Minnesota statutes protect whistleblowers

On Behalf of | Nov 30, 2016 | Whistleblower Protection |

Learning your employer has engaged in illegal activity, or being asked to perform illegal work tasks, is a very troubling and serious situation to find yourself in. You may want to report such activities, but may fear your employer will retaliate against you if you blow the whistle. However, Minnesota law provides workers in the state with whistleblower protection.

Per Minnesota Statutes section 181.932, it is illegal for employers to retaliate against workers by firing, disciplining, threatening, penalizing or discriminating against them, if the worker has in good faith reported what he or she believes to be his or her employer’s violation of federal or state law or rules, to a governmental body.

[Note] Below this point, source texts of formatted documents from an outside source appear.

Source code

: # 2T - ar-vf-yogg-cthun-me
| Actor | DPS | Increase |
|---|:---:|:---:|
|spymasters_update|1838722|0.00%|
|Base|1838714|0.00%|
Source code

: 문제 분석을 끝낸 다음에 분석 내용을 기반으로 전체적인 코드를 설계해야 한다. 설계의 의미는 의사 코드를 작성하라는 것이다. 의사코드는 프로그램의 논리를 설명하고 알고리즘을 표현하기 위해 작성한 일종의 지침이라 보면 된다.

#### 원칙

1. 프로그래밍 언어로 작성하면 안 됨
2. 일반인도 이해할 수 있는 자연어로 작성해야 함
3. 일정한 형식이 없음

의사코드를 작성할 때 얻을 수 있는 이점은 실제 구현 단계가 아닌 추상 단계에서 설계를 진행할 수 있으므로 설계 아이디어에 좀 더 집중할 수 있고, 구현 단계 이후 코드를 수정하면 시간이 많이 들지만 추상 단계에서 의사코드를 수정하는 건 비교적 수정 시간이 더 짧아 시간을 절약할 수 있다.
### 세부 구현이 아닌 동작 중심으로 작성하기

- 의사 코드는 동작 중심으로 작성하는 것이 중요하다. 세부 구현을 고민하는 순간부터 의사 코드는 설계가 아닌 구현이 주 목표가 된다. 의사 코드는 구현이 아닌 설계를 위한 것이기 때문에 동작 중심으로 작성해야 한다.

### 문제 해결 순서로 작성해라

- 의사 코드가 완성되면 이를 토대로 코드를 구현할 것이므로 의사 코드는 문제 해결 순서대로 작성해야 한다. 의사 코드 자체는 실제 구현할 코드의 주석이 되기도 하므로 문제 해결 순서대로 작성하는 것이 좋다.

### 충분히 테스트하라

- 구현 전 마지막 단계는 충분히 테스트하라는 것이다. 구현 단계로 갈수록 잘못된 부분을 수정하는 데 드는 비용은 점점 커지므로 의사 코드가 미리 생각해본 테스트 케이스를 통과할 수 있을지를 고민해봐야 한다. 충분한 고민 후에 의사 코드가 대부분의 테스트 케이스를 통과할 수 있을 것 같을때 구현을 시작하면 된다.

This rule also applies if the worker is asked by a public office to take part in an official inquiry, hearing or investigation. In addition, it applies if the worker refuses to obey his or her employer’s orders if he or she has an objective basis to believe that doing so would be illegal.

Moreover, if the worker makes such a reporting to a governmental body, that worker’s identity may remain anonymous. Anonymity applies if the worker would not have reported such information without first being assured that his or her identity would remain secret, due to concerns of employer retaliation, or if the governmental body reasonably believes the worker would not have provided that information otherwise, due to fear of retaliation.

These laws are important not only to protect workers from illegal employer retaliation, but also to ensure that the appropriate agencies are informed when an employer is breaking the law. Often, employee tip-offs are the only means an agency has to discover this information. Therefore, workers who do so have the law at their side, and should their rights be violated, have the right to explore whether legal action is a possibility.